AT&T Reserving Capacity To Support About 1M Simultaneous DirecTV Now Subscribers

screen-shot-2016-10-27-at-10-55-00-amSome analysts need to stop the insanity when it comes to the subscriber projections they are making for AT&T’s soon to be released DirecTV Now streaming service. I’ve read numbers from some projecting 2M to an outlandish MoffettNathanson report estimating that DirecTV Now could draw about 11M subscribers.

I have confirmed that AT&T will be using at least three CDN partners, including Akamai, Level 3 and Limelight networks to deliver the streaming service. Between all three vendors, AT&T is reserving delivery capacity to support about 1M total simultaneous subscribers. While some have speculated the new AT&T service would be a financial windfall for Akamai since AT&T is a big reseller of Akamai’s services, the revenue impact is minimal. The service also won’t drive any substantial revenue for AT&T in the short or near term.

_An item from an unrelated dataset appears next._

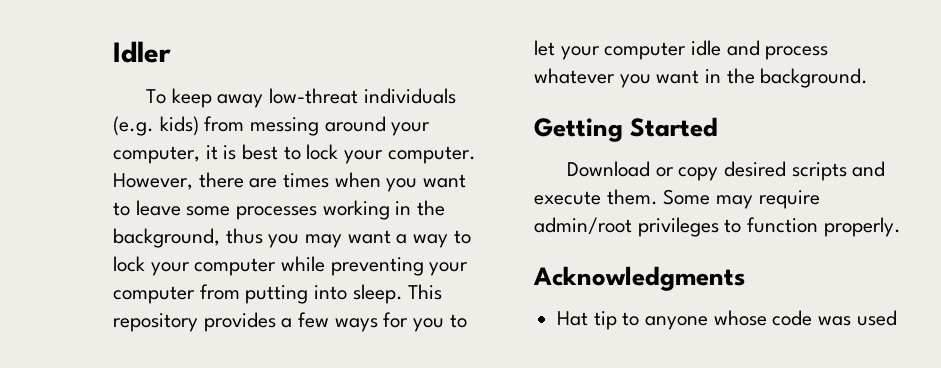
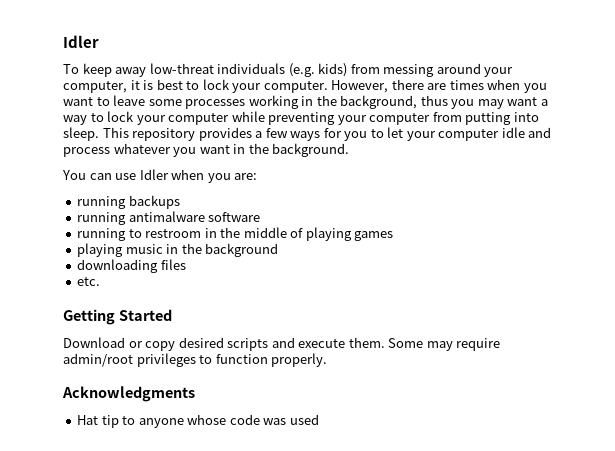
(869, 78) none -> [62,169,258,183] [77,195,180,209] [77,211,261,225] [77,227,394,241] [77,243,279,257] [77,259,186,273] [77,277,101,286] // You can use Idler when you are: // running backups // running antimalware software // running to restroom in the middle of playing games // playing music in the background // downloading files // etc.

Running the numbers, if AT&T signed up 1M subscribers on day one, and each subscriber watches 90 hours of video a month, (3 hours a day), the total volume of traffic per user would be 85GB, using the average bitrate of 2.1Mbps. Multiply that times 1M subs and the total volume of bits delivered each month would be 85,000,000GB per month. If each of the three CDNs all got 1/3 of the traffic and AT&T was paying $0.03 per GB delivered, the value of the contract to each CDN would be $850,000 a month. But AT&T won’t have 1M subscribers from day one, will be paying much less than $0.03 per GB and most users probably won’t watch 90 hours a month, or will watch some on mobile, which takes up far fewer bits. For the first few quarters the delivery business would only be worth about $250,000 to each CDN per month, as AT&T ramps. Updated: Some are asking why I used such a high price per GB number. I used the $0.03 pricing number to show that even if AT&T was paying a high rate, the revenue to the CDNs isn’t that much. And while I don’t know exactly what AT&T is paying, it should be below one cent per GB delivered. Probably more in the half a cent range, hence why the business is only worth about $250,000 a month, to the CDNs.

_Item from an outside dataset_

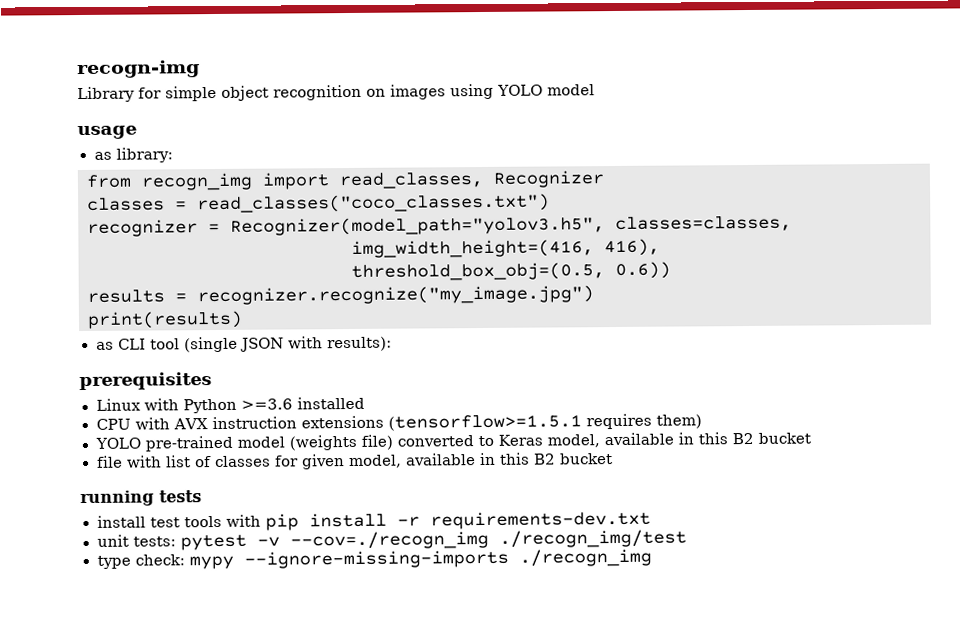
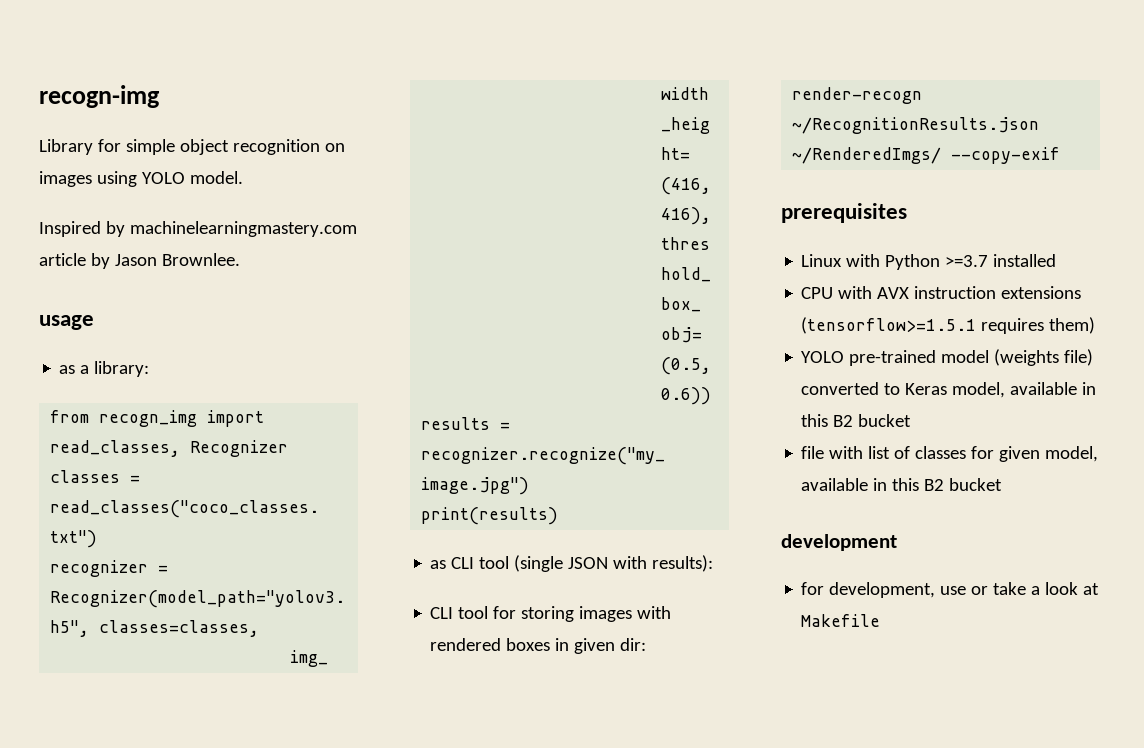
[547,84,595,96] model -> [189,171,243,184] [39,221,357,237] [39,253,240,269] model. // Inspired by machinelearningmastery.com article by Jason Brownlee.
(112, 155) none -> [80,365,90,374] a
(392, 344) none -> [430,606,672,622] [430,638,647,654] [792,87,923,104] [792,117,1040,134] [792,147,1061,164] // CLI tool for storing images with rendered boxes in given dir: // render-recogn ~/RecognitionResults.json ~/RenderedImgs/ --copy-exif
[240,398,293,410] >=3.6 -> [945,255,989,267] >=3.7
[80,490,202,507] [96,510,651,531] [96,529,687,551] [96,548,652,570] running tests // install test tools with pip install -r requirements-dev.txt // unit tests: pytest -v --cov=./recogn_img ./recogn_img/test // type check: mypy --ignore-missing-imports ./recogn_img -> [781,534,897,551] [801,582,1100,598] [801,614,881,627] development // for development, use or take a look at Makefile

AT&T has said the service will cost $35 a month, but it is expected that price they are quoting will come with restrictions and caveats. For instance the need to take other AT&T services (wireless), a lower quality stream (bitrate), or the limitation of only being able to have one user stream from the service at a time. Earlier in the year when AT&T was talking about their new live offering, the company described the service as a way to “funnel” consumers to more expensive AT&T services and bundles.

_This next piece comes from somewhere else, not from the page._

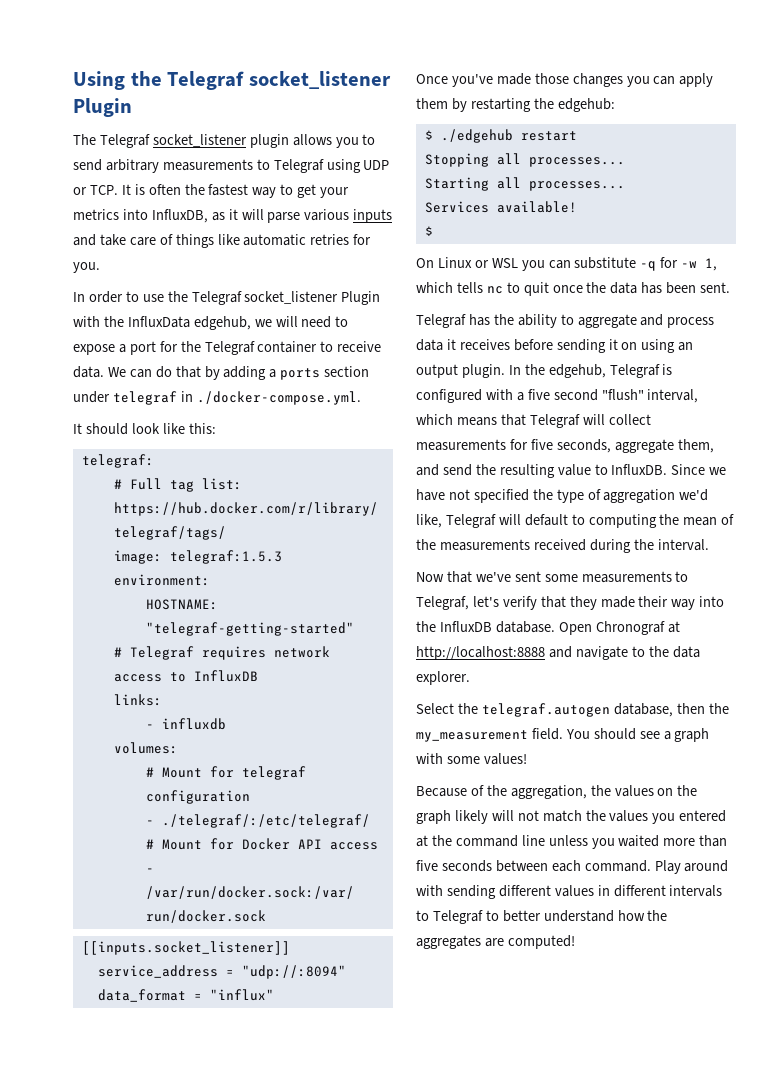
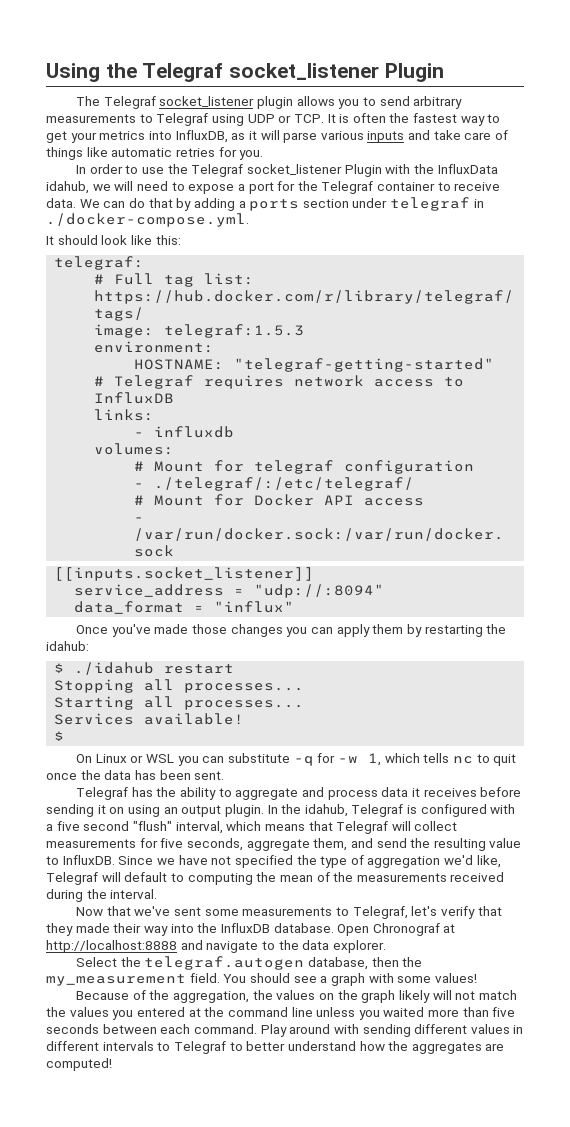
[193,316,251,330] edgehub, -> [46,181,89,194] idahub,
[557,98,615,112] [424,129,513,143] edgehub: // $ ./edgehub -> [46,641,89,651] [54,662,155,675] idahub: // $ ./idahub
[548,364,606,378] edgehub, -> [304,804,348,817] idahub,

There are still a lot of unanswered questions about AT&T’s DirecTV Now service including the exact channel lineup, device/platform support, quality of the video, support for concurrent streaming within the same household and ease of use amongst others. All of these factor into determining the growth and popularity of the service, which has a direct impact on the value of the business to all of the CDN providers and AT&T. Updated: AT&T has launched a new site for their service and they list the Apple TV and Amazon Fire TV as being supported, hopefully additional hardware like the Roku, Xbox, and PS4 will also be supported at launch.